Cloudflare DDOS protection as an example is a lot more sophisticated than merely counting requests per source IP (https://developers.cloudflare.com/ddos-protection/about/how-...).

Cloudflare is one of the ways they manage it.

But API keys aren't any good for that anyway because if someone is just trying to overload your service by brute force, they can send requests regardless of whether the keys are valid and still use up all your bandwidth sending error responses or your CPU/memory opening new connections prior to validating the API keys, and to avoid that you'd still need some kind of DDoS protection.

Where they actually do something is where you're doing accounting, because then if someone wants to send you a million requests, you don't block them, you just process them and send them a bill. Maybe you block them if they reach the point you don't expect them to be able to pay. But if it's a free service that anybody can sign up for as many times as they want then that doesn't do any good because the price is $0 and a rate limit per key is avoided by signing up for arbitrarily many more keys.

> HTTP is an "API" that has no API keys and all the public web servers in the world seem to manage this without any trouble.

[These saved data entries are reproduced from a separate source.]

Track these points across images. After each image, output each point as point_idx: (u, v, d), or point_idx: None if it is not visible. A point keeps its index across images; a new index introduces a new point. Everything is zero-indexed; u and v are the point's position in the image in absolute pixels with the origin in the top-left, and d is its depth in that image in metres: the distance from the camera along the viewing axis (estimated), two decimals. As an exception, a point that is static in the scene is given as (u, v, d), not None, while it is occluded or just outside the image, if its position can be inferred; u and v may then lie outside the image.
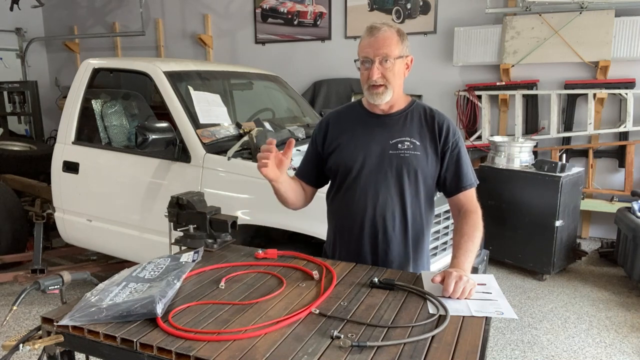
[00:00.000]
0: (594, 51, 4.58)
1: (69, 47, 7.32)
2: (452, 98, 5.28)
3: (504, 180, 4.18)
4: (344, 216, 1.79)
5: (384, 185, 1.69)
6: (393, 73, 1.61)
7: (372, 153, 1.69)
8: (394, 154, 1.67)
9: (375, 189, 1.70)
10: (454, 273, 1.42)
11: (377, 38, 1.60)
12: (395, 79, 1.63)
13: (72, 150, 3.47)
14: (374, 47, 1.60)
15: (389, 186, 1.69)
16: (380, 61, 1.60)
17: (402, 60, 1.63)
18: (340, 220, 1.82)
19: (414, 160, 1.66)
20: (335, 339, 1.16)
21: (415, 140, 1.67)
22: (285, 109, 4.11)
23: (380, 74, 1.61)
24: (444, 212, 2.72)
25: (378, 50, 1.59)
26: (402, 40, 1.63)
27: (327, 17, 5.77)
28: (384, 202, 1.70)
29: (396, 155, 1.67)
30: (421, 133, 1.69)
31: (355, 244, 1.77)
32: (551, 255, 3.97)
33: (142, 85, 3.62)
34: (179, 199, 1.82)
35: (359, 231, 1.74)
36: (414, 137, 1.67)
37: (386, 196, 1.69)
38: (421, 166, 1.67)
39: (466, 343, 1.17)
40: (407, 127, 1.69)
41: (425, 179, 1.69)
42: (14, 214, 4.19)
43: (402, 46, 1.62)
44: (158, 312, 1.23)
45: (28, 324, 3.36)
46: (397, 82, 1.64)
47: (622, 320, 3.39)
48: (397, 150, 1.67)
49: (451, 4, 5.22)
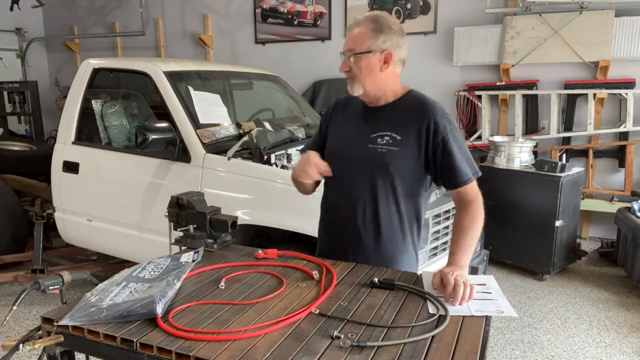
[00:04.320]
0: (594, 51, 4.58)
1: (69, 47, 7.32)
2: (452, 98, 5.28)
3: (504, 180, 4.18)
4: (324, 206, 1.84)
5: (358, 179, 1.69)
6: (359, 68, 1.62)
7: (353, 145, 1.70)
8: (371, 148, 1.66)
9: (350, 181, 1.71)
10: (450, 279, 1.39)
11: (351, 33, 1.64)
12: (363, 74, 1.62)
13: (72, 150, 3.47)
14: (346, 41, 1.65)
15: (363, 180, 1.68)
16: (348, 55, 1.63)
17: (373, 55, 1.60)
18: (322, 211, 1.85)
19: (389, 156, 1.63)
20: (335, 339, 1.16)
21: (396, 135, 1.63)
22: (285, 109, 4.11)
23: (348, 67, 1.64)
24: (444, 212, 2.72)
25: (347, 45, 1.64)
26: (377, 34, 1.59)
27: (327, 17, 5.77)
28: (356, 195, 1.70)
29: (373, 150, 1.65)
30: (407, 128, 1.63)
31: (331, 235, 1.80)
32: (551, 255, 3.97)
33: (142, 85, 3.62)
34: (179, 199, 1.82)
35: (334, 223, 1.78)
36: (397, 131, 1.64)
37: (358, 190, 1.70)
38: (396, 163, 1.63)
39: (466, 343, 1.17)
40: (393, 120, 1.66)
41: (402, 175, 1.65)
42: (14, 214, 4.19)
43: (374, 41, 1.59)
44: (158, 312, 1.23)
45: (28, 324, 3.36)
46: (366, 76, 1.62)
47: (622, 320, 3.39)
48: (375, 145, 1.65)
49: (451, 4, 5.22)
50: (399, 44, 1.62)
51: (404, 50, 1.65)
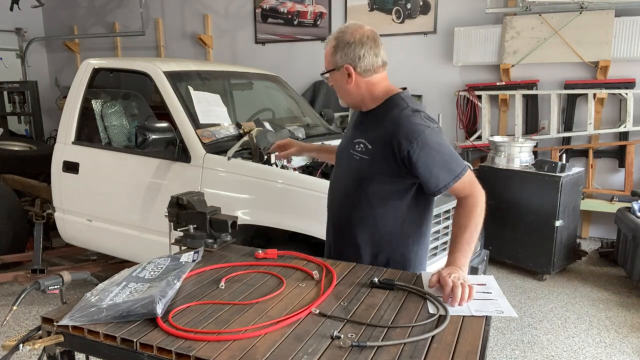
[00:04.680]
0: (594, 51, 4.58)
1: (69, 47, 7.32)
2: (452, 98, 5.29)
3: (504, 180, 4.18)
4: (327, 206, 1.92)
5: (342, 182, 1.78)
6: (334, 84, 1.72)
7: (344, 148, 1.79)
8: (351, 154, 1.70)
9: (337, 183, 1.82)
10: (448, 280, 1.38)
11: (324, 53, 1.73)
12: (337, 88, 1.72)
13: (72, 150, 3.47)
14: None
15: (347, 184, 1.75)
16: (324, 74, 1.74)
17: (337, 72, 1.67)
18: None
19: (360, 164, 1.66)
20: (335, 339, 1.16)
21: (368, 144, 1.64)
22: (285, 109, 4.11)
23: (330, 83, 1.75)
24: (444, 212, 2.72)
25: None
26: (335, 52, 1.65)
27: (327, 17, 5.78)
28: (340, 197, 1.79)
29: (352, 156, 1.69)
30: (376, 139, 1.63)
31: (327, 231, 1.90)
32: (551, 255, 3.97)
33: (142, 85, 3.62)
34: (179, 199, 1.82)
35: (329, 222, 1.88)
36: (369, 139, 1.65)
37: (343, 192, 1.78)
38: (365, 171, 1.65)
39: (466, 343, 1.17)
40: (368, 129, 1.68)
41: (373, 182, 1.65)
42: (14, 214, 4.19)
43: (334, 58, 1.65)
44: (158, 312, 1.23)
45: (28, 324, 3.36)
46: (340, 91, 1.72)
47: (622, 320, 3.39)
48: (354, 151, 1.69)
49: (451, 4, 5.22)
50: (358, 55, 1.62)
51: (369, 58, 1.63)
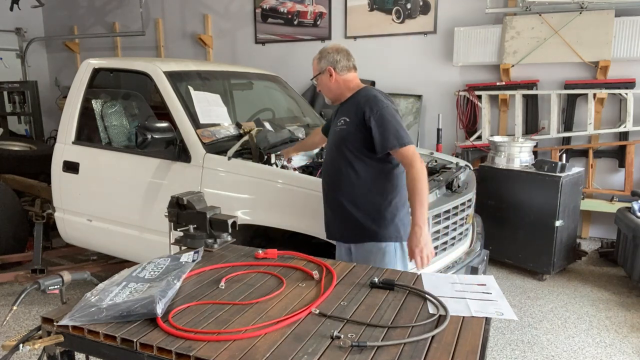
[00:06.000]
0: (594, 51, 4.58)
1: (69, 47, 7.32)
2: (452, 98, 5.28)
3: (504, 180, 4.18)
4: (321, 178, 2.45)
5: (330, 152, 2.35)
6: (320, 85, 2.40)
7: (331, 130, 2.40)
8: (336, 129, 2.32)
9: (326, 155, 2.40)
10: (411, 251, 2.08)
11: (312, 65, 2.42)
12: (322, 88, 2.39)
13: (72, 150, 3.46)
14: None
15: (332, 150, 2.33)
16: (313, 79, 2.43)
17: (322, 74, 2.35)
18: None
19: (343, 133, 2.26)
20: (335, 339, 1.16)
21: (347, 119, 2.26)
22: (285, 109, 4.11)
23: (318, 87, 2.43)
24: (444, 212, 2.72)
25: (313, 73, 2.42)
26: (319, 61, 2.35)
27: (327, 17, 5.77)
28: (328, 162, 2.36)
29: (337, 129, 2.30)
30: (352, 114, 2.26)
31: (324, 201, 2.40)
32: (551, 255, 3.97)
33: (142, 85, 3.61)
34: (179, 199, 1.82)
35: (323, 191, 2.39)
36: (349, 116, 2.27)
37: (329, 157, 2.35)
38: (347, 137, 2.25)
39: (466, 343, 1.17)
40: (348, 110, 2.30)
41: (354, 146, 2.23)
42: (14, 214, 4.19)
43: (319, 65, 2.35)
44: (158, 312, 1.23)
45: (28, 324, 3.36)
46: (324, 89, 2.39)
47: (622, 320, 3.39)
48: (337, 126, 2.30)
49: (451, 4, 5.22)
50: (336, 59, 2.32)
51: (343, 61, 2.33)
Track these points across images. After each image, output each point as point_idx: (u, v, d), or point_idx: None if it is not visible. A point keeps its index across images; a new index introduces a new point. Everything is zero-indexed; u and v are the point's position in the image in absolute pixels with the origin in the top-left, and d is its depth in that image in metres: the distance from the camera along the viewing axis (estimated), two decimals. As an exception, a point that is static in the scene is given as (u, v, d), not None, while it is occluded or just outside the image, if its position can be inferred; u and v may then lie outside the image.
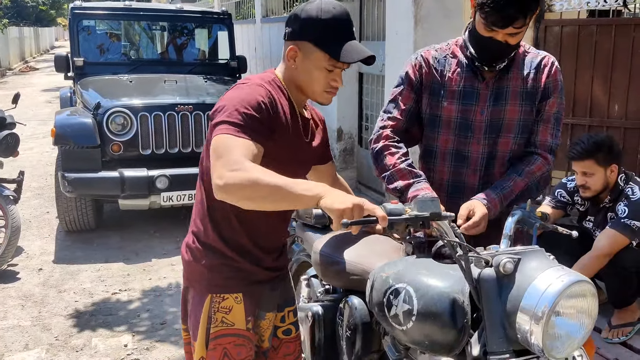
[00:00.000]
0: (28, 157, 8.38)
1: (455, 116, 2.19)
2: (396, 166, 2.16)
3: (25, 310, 4.04)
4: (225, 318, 1.87)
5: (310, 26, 1.79)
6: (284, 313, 2.09)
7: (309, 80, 1.84)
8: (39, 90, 17.90)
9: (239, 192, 1.57)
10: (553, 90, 2.19)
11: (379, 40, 6.03)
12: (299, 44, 1.81)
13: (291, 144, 1.86)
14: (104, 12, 6.91)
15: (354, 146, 6.72)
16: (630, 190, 3.29)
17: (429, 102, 2.23)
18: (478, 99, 2.17)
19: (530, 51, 2.23)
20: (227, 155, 1.61)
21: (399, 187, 2.14)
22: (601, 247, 3.23)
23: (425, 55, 2.25)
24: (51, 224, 5.85)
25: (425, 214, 1.55)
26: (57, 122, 5.19)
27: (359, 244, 2.35)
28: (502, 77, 2.17)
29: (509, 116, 2.18)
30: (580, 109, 4.43)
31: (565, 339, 1.56)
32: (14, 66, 27.11)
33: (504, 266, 1.57)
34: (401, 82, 2.27)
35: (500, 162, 2.21)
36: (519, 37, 2.04)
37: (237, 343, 1.89)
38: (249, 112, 1.69)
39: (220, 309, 1.87)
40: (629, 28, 4.14)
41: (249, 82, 1.80)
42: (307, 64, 1.82)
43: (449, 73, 2.20)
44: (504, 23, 1.96)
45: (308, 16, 1.79)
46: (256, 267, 1.92)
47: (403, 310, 1.75)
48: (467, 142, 2.20)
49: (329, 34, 1.79)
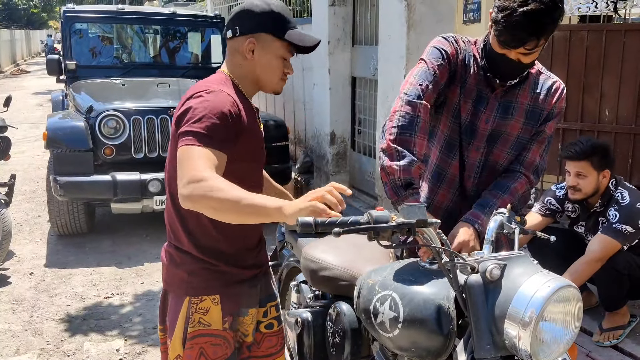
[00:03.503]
0: (19, 160, 8.36)
1: (465, 116, 2.15)
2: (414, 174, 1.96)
3: (17, 315, 4.02)
4: (203, 319, 1.91)
5: (263, 18, 1.87)
6: (266, 308, 2.12)
7: (267, 71, 1.93)
8: (30, 93, 17.85)
9: (204, 202, 1.62)
10: (556, 115, 2.19)
11: (371, 44, 6.04)
12: (255, 36, 1.88)
13: (253, 139, 1.93)
14: (96, 15, 6.91)
15: (347, 150, 6.72)
16: (620, 195, 3.31)
17: (459, 93, 2.13)
18: (486, 107, 2.14)
19: (543, 72, 2.19)
20: (193, 166, 1.66)
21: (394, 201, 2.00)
22: (593, 252, 3.24)
23: (457, 41, 2.14)
24: (43, 227, 5.83)
25: (411, 221, 1.55)
26: (49, 125, 5.17)
27: (348, 250, 2.35)
28: (511, 92, 2.14)
29: (510, 130, 2.15)
30: (571, 114, 4.46)
31: (552, 343, 1.57)
32: (5, 69, 27.05)
33: (490, 272, 1.58)
34: (441, 55, 2.07)
35: (491, 172, 2.19)
36: (533, 57, 1.99)
37: (213, 343, 1.93)
38: (214, 121, 1.73)
39: (198, 310, 1.91)
40: (620, 33, 4.17)
41: (209, 88, 1.83)
42: (265, 55, 1.90)
43: (471, 70, 2.14)
44: (515, 44, 1.91)
45: (261, 10, 1.87)
46: (235, 268, 1.95)
47: (389, 317, 1.75)
48: (468, 146, 2.17)
49: (283, 23, 1.89)
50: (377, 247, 1.81)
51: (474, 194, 2.18)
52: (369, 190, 6.28)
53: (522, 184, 2.16)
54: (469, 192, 2.20)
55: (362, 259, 2.27)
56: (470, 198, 2.19)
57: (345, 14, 6.42)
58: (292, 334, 2.48)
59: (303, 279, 2.63)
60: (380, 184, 5.52)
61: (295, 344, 2.44)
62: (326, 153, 6.72)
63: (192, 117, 1.74)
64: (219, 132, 1.73)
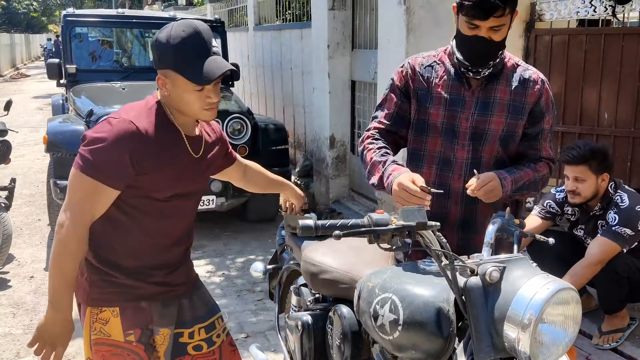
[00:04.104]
0: (19, 164, 8.36)
1: (441, 121, 2.22)
2: (371, 160, 2.20)
3: (17, 319, 4.02)
4: (103, 329, 1.95)
5: (164, 54, 1.82)
6: (193, 329, 2.11)
7: (183, 104, 1.86)
8: (30, 97, 17.87)
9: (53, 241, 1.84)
10: (547, 108, 2.23)
11: (371, 48, 6.06)
12: (164, 73, 1.84)
13: (175, 167, 1.90)
14: (97, 20, 6.93)
15: (347, 153, 6.73)
16: (619, 198, 3.32)
17: (417, 108, 2.26)
18: (464, 106, 2.19)
19: (520, 64, 2.25)
20: (68, 198, 1.83)
21: (375, 183, 2.18)
22: (593, 255, 3.25)
23: (412, 62, 2.28)
24: (42, 231, 5.84)
25: (411, 224, 1.56)
26: (50, 129, 5.18)
27: (347, 253, 2.36)
28: (489, 87, 2.19)
29: (493, 127, 2.20)
30: (570, 117, 4.47)
31: (551, 345, 1.57)
32: (4, 73, 27.09)
33: (490, 275, 1.58)
34: (387, 88, 2.33)
35: (485, 168, 2.22)
36: (502, 33, 2.07)
37: (113, 352, 1.95)
38: (106, 156, 1.78)
39: (99, 319, 1.95)
40: (618, 37, 4.18)
41: (119, 116, 1.84)
42: (176, 90, 1.84)
43: (435, 80, 2.23)
44: (484, 14, 1.99)
45: (162, 45, 1.81)
46: (140, 282, 1.96)
47: (389, 320, 1.76)
48: (452, 147, 2.22)
49: (183, 58, 1.80)
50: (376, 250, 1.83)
51: (466, 196, 2.19)
52: (368, 194, 6.29)
53: (543, 166, 2.26)
54: (460, 192, 2.22)
55: (362, 262, 2.27)
56: (461, 201, 2.22)
57: (345, 18, 6.44)
58: (292, 337, 2.49)
59: (303, 282, 2.63)
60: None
61: (295, 347, 2.44)
62: (326, 157, 6.73)
63: (90, 142, 1.81)
64: (110, 167, 1.78)
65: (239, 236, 5.86)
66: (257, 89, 10.09)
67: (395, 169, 2.10)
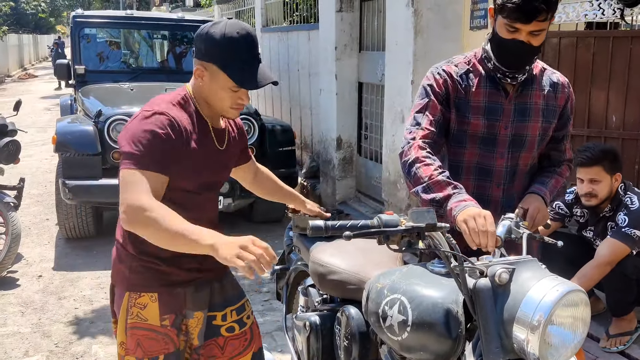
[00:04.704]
0: (27, 164, 8.41)
1: (481, 131, 2.16)
2: (433, 178, 2.03)
3: (25, 317, 4.05)
4: (140, 313, 2.00)
5: (214, 49, 1.85)
6: (225, 312, 2.17)
7: (215, 98, 1.93)
8: (38, 97, 17.94)
9: (140, 230, 1.75)
10: (571, 111, 2.27)
11: (378, 50, 6.07)
12: (205, 65, 1.88)
13: (202, 156, 1.96)
14: (105, 21, 6.96)
15: (353, 155, 6.74)
16: (629, 200, 3.32)
17: (456, 118, 2.18)
18: (502, 114, 2.15)
19: (546, 68, 2.24)
20: (131, 191, 1.76)
21: (437, 199, 2.01)
22: (602, 256, 3.25)
23: (447, 69, 2.20)
24: (51, 231, 5.87)
25: (420, 225, 1.57)
26: (59, 129, 5.21)
27: (356, 254, 2.37)
28: (524, 93, 2.16)
29: (531, 132, 2.17)
30: (578, 120, 4.45)
31: (560, 347, 1.58)
32: (12, 73, 27.22)
33: (499, 276, 1.59)
34: (426, 94, 2.19)
35: (520, 177, 2.21)
36: (541, 38, 2.02)
37: (149, 337, 2.00)
38: (149, 145, 1.79)
39: (137, 304, 2.00)
40: (627, 40, 4.17)
41: (152, 109, 1.87)
42: (213, 85, 1.90)
43: (472, 88, 2.16)
44: (527, 17, 1.94)
45: (213, 39, 1.85)
46: (175, 269, 2.01)
47: (398, 320, 1.76)
48: (491, 156, 2.18)
49: (232, 58, 1.85)
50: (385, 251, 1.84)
51: (504, 203, 2.18)
52: (375, 195, 6.29)
53: (565, 169, 2.30)
54: (499, 201, 2.19)
55: (370, 263, 2.28)
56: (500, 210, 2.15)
57: (352, 20, 6.45)
58: (300, 337, 2.50)
59: (311, 283, 2.64)
60: (387, 188, 5.53)
61: (303, 347, 2.45)
62: (332, 158, 6.74)
63: (129, 141, 1.81)
64: (154, 154, 1.80)
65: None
66: (264, 90, 10.11)
67: (469, 199, 1.98)
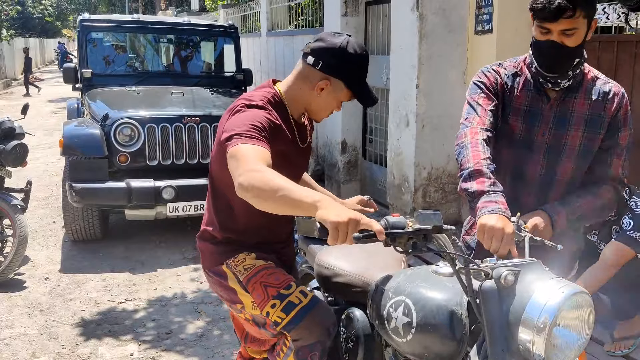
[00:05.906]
0: (34, 167, 8.44)
1: (518, 133, 2.15)
2: (478, 166, 1.96)
3: (32, 319, 4.07)
4: (246, 264, 2.13)
5: (346, 66, 1.97)
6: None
7: (322, 107, 2.06)
8: (45, 100, 18.03)
9: (256, 190, 1.71)
10: (624, 122, 2.16)
11: (383, 54, 6.09)
12: (331, 80, 1.99)
13: (288, 154, 2.05)
14: (112, 25, 6.99)
15: (358, 159, 6.76)
16: (634, 204, 3.32)
17: (501, 115, 2.18)
18: (541, 120, 2.13)
19: (599, 77, 2.18)
20: (245, 159, 1.78)
21: (470, 190, 1.94)
22: (607, 259, 3.26)
23: (496, 69, 2.21)
24: (57, 233, 5.90)
25: (427, 227, 1.58)
26: (65, 132, 5.24)
27: (361, 256, 2.38)
28: (567, 100, 2.13)
29: (570, 141, 2.13)
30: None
31: (565, 348, 1.59)
32: (19, 77, 27.29)
33: (504, 278, 1.60)
34: (478, 87, 2.18)
35: (558, 188, 2.16)
36: (576, 39, 1.99)
37: (268, 273, 2.11)
38: (256, 124, 1.89)
39: (238, 262, 2.13)
40: (631, 44, 4.18)
41: (251, 101, 1.97)
42: (330, 97, 2.02)
43: (516, 91, 2.16)
44: (554, 16, 1.94)
45: (347, 57, 1.96)
46: (262, 253, 2.16)
47: (402, 322, 1.78)
48: (526, 160, 2.16)
49: (358, 75, 2.00)
50: (390, 253, 1.86)
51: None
52: (380, 199, 6.30)
53: (608, 190, 2.15)
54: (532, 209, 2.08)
55: (375, 265, 2.30)
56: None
57: (358, 24, 6.48)
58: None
59: (316, 285, 2.66)
60: (391, 192, 5.55)
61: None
62: (337, 161, 6.76)
63: (236, 126, 1.89)
64: (262, 133, 1.88)
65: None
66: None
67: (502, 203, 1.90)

Um, no. That’s just not true.

We're currently using a discussion forum that nobody signed up for an API key in order to make posts and you don't even need a user account in order to read. What allows them to sustain this without being destroyed by evil forces?
> nobody signed up for an API key in order to make posts

Yes you did. When you logged in, they gave you an API key in the form of a cookie that you include with every request.

And it's run at a loss by Y Combinator, which is very, very wealthy. And even hackernews has to pay for cloudflare and mods, on top of hardware, hosting, and traffic.

> When you logged in, they gave you an API key in the form of a cookie that you include with every request.

You can read this website (i.e. make queries against its database) without logging in. Moreover, the main thing the cookie does is not some kind of rate limiting or denial of service protection, it's assigning your username to your posts so that others can't impersonate your account. Various image boards exist that even allow you to post without logging in and they seem to be fine with it.

> You can read this website (i.e. make queries against its database) without logging in

Yeah, but the sentence I replied to was "nobody signed up for an API key in order to make posts". That claim was false. Being able to read the website is a totally different topic.

There's a rate limiter that kicks in if you try to post or do other things as a logged in user too fast.
Probably either the lack of evil forces currently attempting to destroy it or cloudflare.
So we've established that it isn't API keys.
Per IP limits don't do anything about the scenario where the API is integrated into a third party website that sees a sudden spike in popularity. At that point, the API is providing free capacity to the third party site. Maybe that is fine, but you seem to be ignoring the possibility.
Because it's fine. That's what it's for, isn't it? The public, via some website, is requesting the government data their tax dollars have paid for.

Which allows that website (or app) to operate with minimal resources, e.g. by a non-profit or open source project, instead of having to be a for-profit entity which needs some underhanded way to generate revenue in order to display the "free" data.